Mathews Library showcases digital devices at Tech Fair

by Sherry Hamilton - Posted on Oct 03, 2012 - 12:16 PM

More than 100 people attended Saturday’s Tech Fair 2012 at Mathews Memorial Library.

Library director Bette Dillehay said residents and visitors were able to play with a variety of digital devices at the Petting Technology Zoo, which included eBooks, iPads, iPods and iPhones. There was even an area set aside where about a dozen library patrons danced off their fines with a Wii game machine, she said, "and one kid danced off seven different fines."

Many of those who attended were older adults who wanted to learn how to use the technology, said Dillehay, receiving lessons on how to download items from the 4,000 audiobooks and 1,500 eBooks the library has available to loan.

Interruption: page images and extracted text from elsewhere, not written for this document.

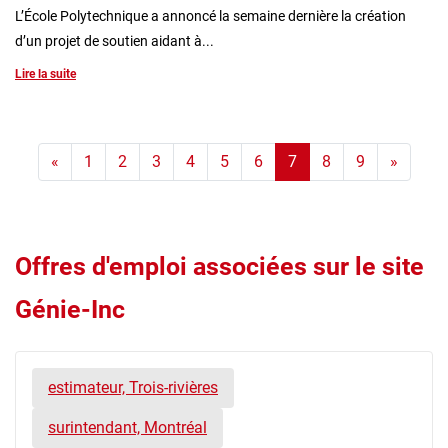
L’École Polytechnique a annoncé la semaine dernière la création
d’un projet de soutien aidant à...
Lire la suite
«
1
2
3
4
5
6
7
8
9
»
Offres d'emploi associées sur le site
Génie-Inc
estimateur, Trois-rivières
surintendant, Montréal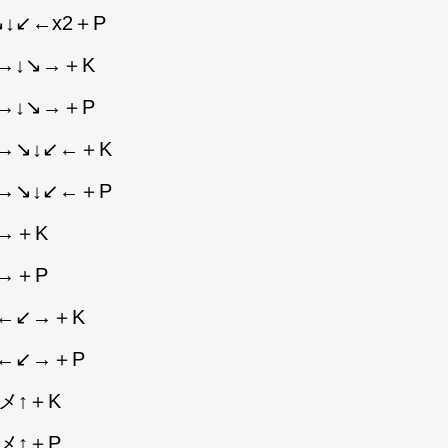
↓↙←x2＋P
→↓↘→＋K
→↓↘→＋P
→↘↓↙←＋K
→↘↓↙←＋P
→＋K
→＋P
↙←↙→＋K
↙←↙→＋P
メ↑＋K
メ↑＋P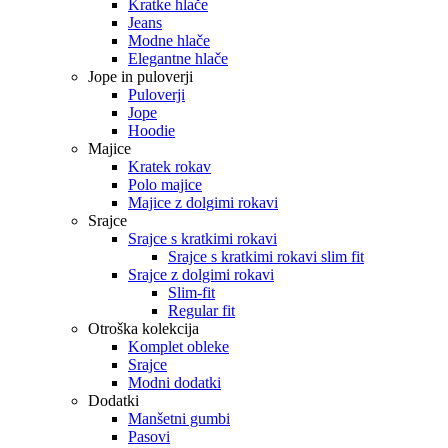
Kratke hlače
Jeans
Modne hlače
Elegantne hlače
Jope in puloverji
Puloverji
Jope
Hoodie
Majice
Kratek rokav
Polo majice
Majice z dolgimi rokavi
Srajce
Srajce s kratkimi rokavi
Srajce s kratkimi rokavi slim fit
Srajce z dolgimi rokavi
Slim-fit
Regular fit
Otroška kolekcija
Komplet obleke
Srajce
Modni dodatki
Dodatki
Manšetni gumbi
Pasovi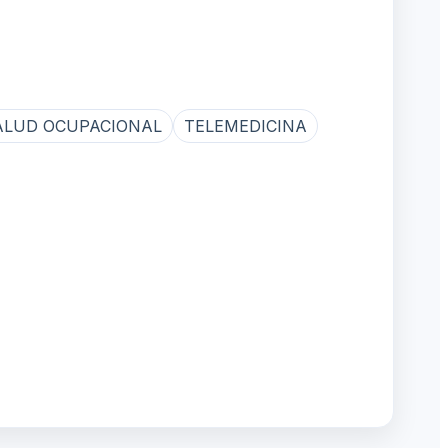
ALUD OCUPACIONAL
TELEMEDICINA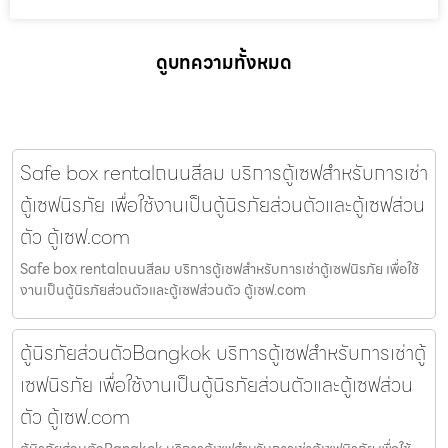
ดูบทความทั้งหมด
Safe box rentalถนนสีลม บริการตู้เซฟสำหรับการเช่า
ตู้เซฟนิรภัย เพื่อใช้งานเป็นตู้นิรภัยส่วนตัวและตู้เซฟส่วน
ตัว ตู้เซฟ.com
Safe box rentalถนนสีลม บริการตู้เซฟสำหรับการเช่าตู้เซฟนิรภัย เพื่อใช้
งานเป็นตู้นิรภัยส่วนตัวและตู้เซฟส่วนตัว ตู้เซฟ.com
ตู้นิรภัยส่วนตัวBangkok บริการตู้เซฟสำหรับการเช่าตู้
เซฟนิรภัย เพื่อใช้งานเป็นตู้นิรภัยส่วนตัวและตู้เซฟส่วน
ตัว ตู้เซฟ.com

Participants could win prizes, and Mathews resident Joi Ball won the grand prize—a Kindle Touch eReader.

But probably most exciting, said Dillehay, was the introduction of a new tutorial service available to Mathews residents through the Library of Virginia.

Students in grades 3-12 can now receive online tutoring in math, English, and writing with Literati Public, a program of the library technology company Credo Reference that offers educational content, informational videos and tutorials, and interactive discovery tools for children and adults.

Customized for Virginia, the site allows a student to connect with a state-certified teacher who will help him or her work through homework problems step by step until the assignment is finished, said Dillehay. No appointment is necessary, said a flyer from the company, and the site can be accessed from the library or at home from 3-9 p.m. Monday through Thursday and 9 a.m. to 3 p.m. on Saturdays.

Also at the library during the Tech Fair were three technology vendors, said Dillehay—MetroCast, a cable television, internet and telephone company; Middle Peninsula WiFi, a high speed internet company; and Franktronics, a mobile computer service.

Finally, Dillehay said visitors were given tips on 10 things they can do at the library, including taking computer classes, finding their ancestors, and borrowing resources from other libraries.